Projeto de lei quer restringir o consumo de carnes em geral em unidades municipais
Para muita gente, é impossível imaginar uma refeição, seja almoço ou jantar, sem um item: a carne. Seja a bovina, de frango ou peixe, é indispensável para grande parte dos brasileiros. Porém, um projeto do vereador santista Benedito Furtado (PSB) apresentado na Câmara na última semana promete inserir uma discussão sobre o tema.
O Projeto de Lei 007/2015 pretende instaurar a Segunda sem Carne nos refeitórios de órgãos públicos municipais, exceto unidades de saúde. Seria proibido o fornecimento de carnes em geral e seus derivados nas Unidades Municipais de Ensino e equipamentos como o Bom Prato. A iniciativa será avaliada nas comissões internas da Câmara e, caso seja aprovada, será votada em plenário.
Segundo o autor do projeto, o objetivo é abrir debates sobre o tema e incluir na pauta de discussão da sociedade a importância de uma alimentação regrada e saudável. “Todo mundo sabe que as pessoas precisam de verduras e legumes, mas carne todo dia não é necessário. A carne vermelha, por exemplo, é nociva à saúde. Queremos educar as crianças e mostrá-las que é possível achar alternativas saudáveis para a alimentação”.
Reconhecido por sua luta na área de proteção à vida animal, Furtado ressalta que, ao diminuir o consumo de carne, o ser humano também auxilia o meio ambiente, principalmente no momento de poucas chuvas e seca nos reservatórios. Na justificativa que apresentou junto ao projeto de lei, ressaltou que é preciso abordar “o consumo exagerado de carne animal”. Citou ainda que, de acordo com a ONU, 70% da água do mundo é utilizada na agricultura e, no Brasil, este número chega a 72%.
Alternativas
Antes de apresentar a lei, o vereador fez uma indicação à Prefeitura, pedindo para que a Administração levasse em conta a campanha e restringisse, pelo menos um dia da semana, o consumo de carne nas unidades municipais de ensino e outros equipamentos.

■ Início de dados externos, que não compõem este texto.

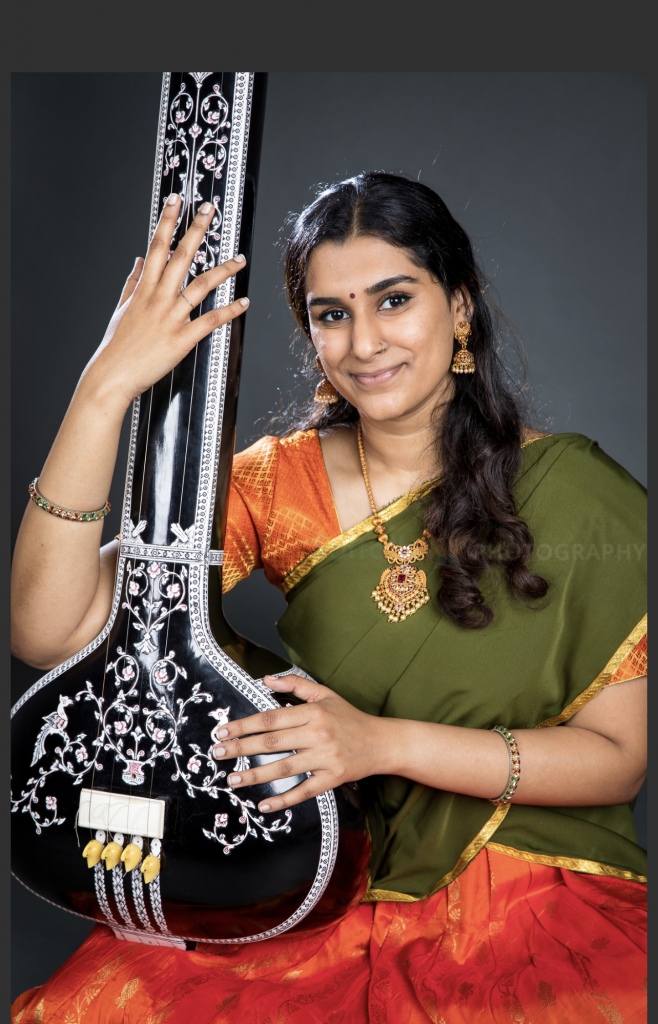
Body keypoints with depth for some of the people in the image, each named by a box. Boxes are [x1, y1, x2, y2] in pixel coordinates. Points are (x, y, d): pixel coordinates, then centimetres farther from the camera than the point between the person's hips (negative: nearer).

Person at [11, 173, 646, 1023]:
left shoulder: (576, 494, -7)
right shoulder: (281, 483, -3)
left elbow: (618, 756, -6)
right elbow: (47, 631, -13)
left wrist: (385, 742, -19)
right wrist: (106, 385, -22)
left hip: (538, 889, 0)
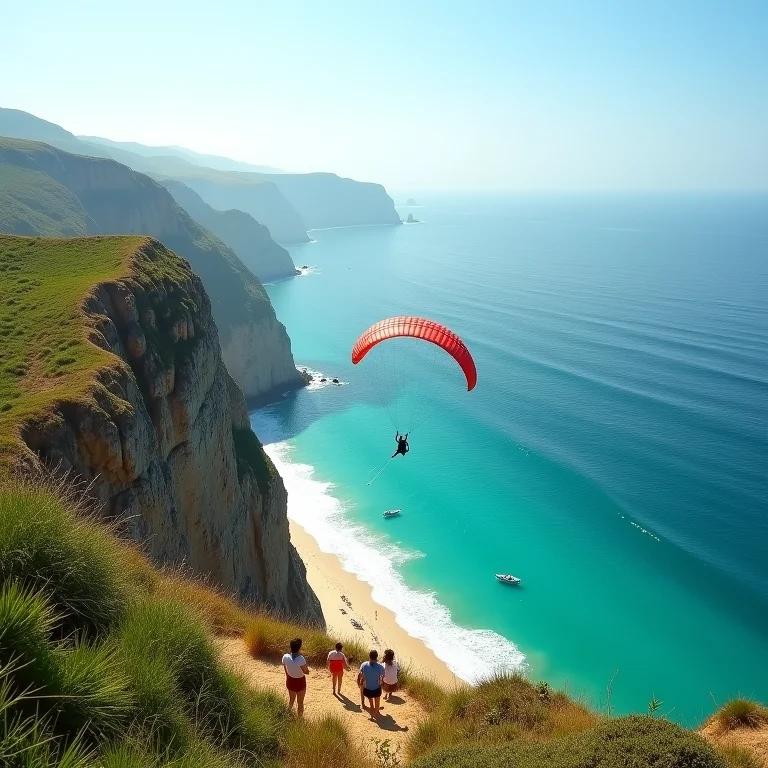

“As nutricionistas da Secretaria de Educação, por exemplo, disseram que não era possível fazer um cardápio equilibrado sem carne. Como isso? Há ovos, leite, queijo e outros alimentos que suprem a necessidade da proteína que está nas carnes”, argumenta.
“Santos tem condições de se adaptar a essa questão. Estamos em uma cidade avançada, que é pioneira em diversas questões e pode ser nesta. Esta é uma questão de qualidade de vida e de educação das pessoas”, continua Furtado, salientando que, de acordo com o andamento do projeto, realizará audiências públicas para ouvir nutricionistas, pais e outros especialistas e interessados.
“Se esta não for uma vontade da sociedade, neste momento, não há problemas. Mas acho importante refletirmos sobre isso, sair do discurso e partirmos para a prática”, afirma
Resposta
A Secretaria de Educação informou que “acha a ideia do projeto interessante” e que, inclusive, “já é colocada em prática pela equipe de nutricionistas da Merenda Escolar, incluindo ovo toda a semana no cardápio”. Nos cardápios de período parcial (alunos que recebem 2 refeições/dia na escola), já é oferecida, em duas segundas-feiras do mês, refeição sem o fornecimento de carne vermelha, frango ou peixe. O cardápio é composto de arroz, feijão, salada, legumes cozidos e uma preparação à base de ovo. “Porém, nas escolas de período integral, a Seduc não coloca em prática a Segunda sem carne, para não servir preparação à base de ovo no almoço e no jantar”, diz a nota.